**THE DATA**
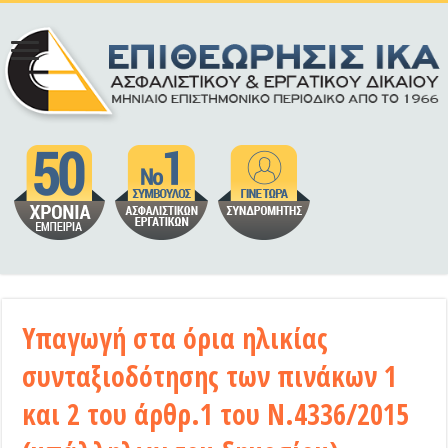
Υπαγωγή στα όρια ηλικίας
συνταξιοδότησης των πινάκων 1
και 2 του άρθρ.1 του Ν.4336/2015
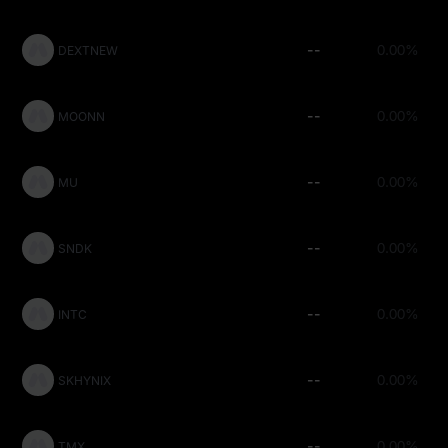
--
0.00%
DEXTNEW
--
0.00%
MOONN
--
0.00%
MU
--
0.00%
SNDK
--
0.00%
INTC
--
0.00%
SKHYNIX
--
0.00%
TMX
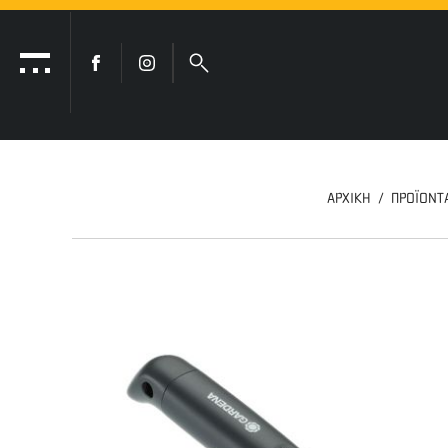
ΑΡΧΙΚΗ
ΠΡΟΪΟΝΤ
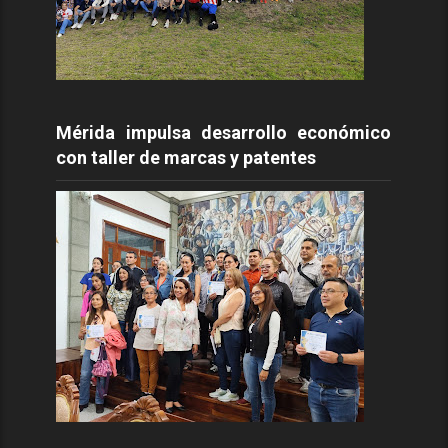
Mérida impulsa desarrollo económico
con taller de marcas y patentes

**EXERCISE AIM**
Extract every one of the lines above verbatim, omitting the pictures from your answer.

**REPLY**
Υπαγωγή στα όρια ηλικίας
συνταξιοδότησης των πινάκων 1
και 2 του άρθρ.1 του Ν.4336/2015
--
0.00%
DEXTNEW
--
0.00%
MOONN
--
0.00%
MU
--
0.00%
SNDK
--
0.00%
INTC
--
0.00%
SKHYNIX
--
0.00%
TMX
ΑΡΧΙΚΗ
ΠΡΟΪΟΝΤ
Mérida impulsa desarrollo económico
con taller de marcas y patentes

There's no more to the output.